Famously filmed in 1984 with James Mason in his final role, The Shooting Party tells of one day in the life of the landed gentry and their staff, as they organize a shooting party in 1913, a year before the outbreak of World War One. Jessica Dromgoole's production included a wide variety of personalities, including the host Sir Randolph Nettleby and wife Cicely (Sam Dale, Ellie Kendrick) - two ill-matched partners fond of their own company who formed an uneasy family unit; two good shots, one old - Gilbert Hartlip (Sean Baker) - and one young (Lionel Stephens, played by Michael Shelford), who are insanely jealous of one another; an animal rights campaigner Cornelius Cardew (Jude Akuwudike); a precocious child Osbert (Joshua Swinney); and an amorous servant John (Michael Shelford again) finding an unusual turn of phrase to declare his love in epistolary form.
 
The adaptation looked at life above and below stairs at the close of the Edwardian period; that so-called 'Golden Age' before the outbreak of World War One when it seemed that the sun would never set on the British Empire.
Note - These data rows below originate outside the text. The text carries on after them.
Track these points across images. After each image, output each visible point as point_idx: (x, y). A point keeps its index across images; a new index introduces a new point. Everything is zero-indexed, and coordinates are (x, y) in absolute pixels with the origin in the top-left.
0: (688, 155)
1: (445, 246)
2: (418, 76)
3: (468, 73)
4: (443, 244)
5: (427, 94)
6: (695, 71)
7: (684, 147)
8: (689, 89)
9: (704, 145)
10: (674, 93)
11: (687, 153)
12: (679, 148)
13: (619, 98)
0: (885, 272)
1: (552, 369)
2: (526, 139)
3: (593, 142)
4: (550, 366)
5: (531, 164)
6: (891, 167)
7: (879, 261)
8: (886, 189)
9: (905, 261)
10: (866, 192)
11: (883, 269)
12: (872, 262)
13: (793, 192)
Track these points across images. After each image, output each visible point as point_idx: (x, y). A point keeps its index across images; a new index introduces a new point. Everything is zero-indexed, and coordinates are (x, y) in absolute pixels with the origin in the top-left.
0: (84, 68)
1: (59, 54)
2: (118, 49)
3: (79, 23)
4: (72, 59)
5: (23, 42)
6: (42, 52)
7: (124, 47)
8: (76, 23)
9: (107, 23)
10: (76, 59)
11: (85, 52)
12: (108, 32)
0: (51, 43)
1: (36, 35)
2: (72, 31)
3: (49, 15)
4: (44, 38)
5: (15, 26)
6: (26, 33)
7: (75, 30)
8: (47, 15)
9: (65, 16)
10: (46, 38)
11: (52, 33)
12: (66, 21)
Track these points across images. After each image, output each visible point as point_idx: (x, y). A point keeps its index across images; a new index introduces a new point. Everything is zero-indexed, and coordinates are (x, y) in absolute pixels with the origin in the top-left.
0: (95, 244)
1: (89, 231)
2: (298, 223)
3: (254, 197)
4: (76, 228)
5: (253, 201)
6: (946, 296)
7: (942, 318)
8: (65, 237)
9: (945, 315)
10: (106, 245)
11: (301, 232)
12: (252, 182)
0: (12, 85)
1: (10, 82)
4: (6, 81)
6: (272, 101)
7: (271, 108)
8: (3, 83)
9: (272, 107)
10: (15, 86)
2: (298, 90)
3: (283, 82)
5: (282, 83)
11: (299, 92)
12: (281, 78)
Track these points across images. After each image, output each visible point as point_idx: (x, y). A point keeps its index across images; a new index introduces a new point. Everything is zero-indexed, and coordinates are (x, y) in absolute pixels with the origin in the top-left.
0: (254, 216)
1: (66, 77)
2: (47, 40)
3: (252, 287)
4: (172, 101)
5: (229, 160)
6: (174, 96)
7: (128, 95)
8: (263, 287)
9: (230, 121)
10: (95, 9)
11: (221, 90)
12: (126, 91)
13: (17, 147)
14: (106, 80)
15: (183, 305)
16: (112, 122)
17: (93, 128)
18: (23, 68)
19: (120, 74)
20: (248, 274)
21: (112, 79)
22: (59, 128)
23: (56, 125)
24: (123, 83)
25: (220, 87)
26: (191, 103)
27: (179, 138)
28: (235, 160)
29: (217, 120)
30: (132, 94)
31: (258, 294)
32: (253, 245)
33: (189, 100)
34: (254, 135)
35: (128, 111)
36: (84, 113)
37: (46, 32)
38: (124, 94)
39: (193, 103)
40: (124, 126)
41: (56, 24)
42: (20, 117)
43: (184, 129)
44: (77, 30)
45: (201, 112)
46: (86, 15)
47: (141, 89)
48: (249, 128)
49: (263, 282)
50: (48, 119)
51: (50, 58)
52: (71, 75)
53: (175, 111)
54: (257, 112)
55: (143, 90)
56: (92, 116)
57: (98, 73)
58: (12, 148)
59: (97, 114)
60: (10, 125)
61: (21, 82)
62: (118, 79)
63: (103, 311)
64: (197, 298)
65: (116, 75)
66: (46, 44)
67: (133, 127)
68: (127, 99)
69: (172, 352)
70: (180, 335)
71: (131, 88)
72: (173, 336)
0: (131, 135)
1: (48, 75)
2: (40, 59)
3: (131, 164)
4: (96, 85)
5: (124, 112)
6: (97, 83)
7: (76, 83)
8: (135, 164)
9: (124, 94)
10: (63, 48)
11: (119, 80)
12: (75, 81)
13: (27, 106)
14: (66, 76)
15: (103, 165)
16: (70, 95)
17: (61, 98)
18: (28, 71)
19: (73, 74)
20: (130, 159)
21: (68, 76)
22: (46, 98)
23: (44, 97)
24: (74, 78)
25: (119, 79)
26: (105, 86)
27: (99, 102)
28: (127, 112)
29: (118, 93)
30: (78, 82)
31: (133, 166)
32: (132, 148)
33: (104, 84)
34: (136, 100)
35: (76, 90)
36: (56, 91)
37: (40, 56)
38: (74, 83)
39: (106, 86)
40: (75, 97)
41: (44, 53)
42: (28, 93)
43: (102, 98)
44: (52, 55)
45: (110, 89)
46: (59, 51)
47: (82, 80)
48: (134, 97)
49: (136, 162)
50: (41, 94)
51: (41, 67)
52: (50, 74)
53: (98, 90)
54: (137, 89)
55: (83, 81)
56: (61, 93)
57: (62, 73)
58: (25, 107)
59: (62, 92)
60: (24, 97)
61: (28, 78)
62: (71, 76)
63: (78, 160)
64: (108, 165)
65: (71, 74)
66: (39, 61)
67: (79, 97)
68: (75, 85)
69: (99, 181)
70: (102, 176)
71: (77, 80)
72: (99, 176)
Told in five episodes, each comprised of a series of interlinked plots, The Shooting Party depicted a world of apparent moral and social certainties, with everyone apparently knowing their place, which nonetheless seemed rotten to the core. None of the gentry knew that the mayhem they were causing by shooting anything that moved - birds, rabbits, or other small animals - would soon be reproduced on an horrific scale on the Western Front within two years. Human life became as worthless as an animal's; life-expectancy was minimal for thousands of young men forced to go 'over the top' and be mown down by enemy guns. The ambience of Colegate's novel might be genteel; but D. J. Britton's adaptation transformed it into a powerful anti-war polemic.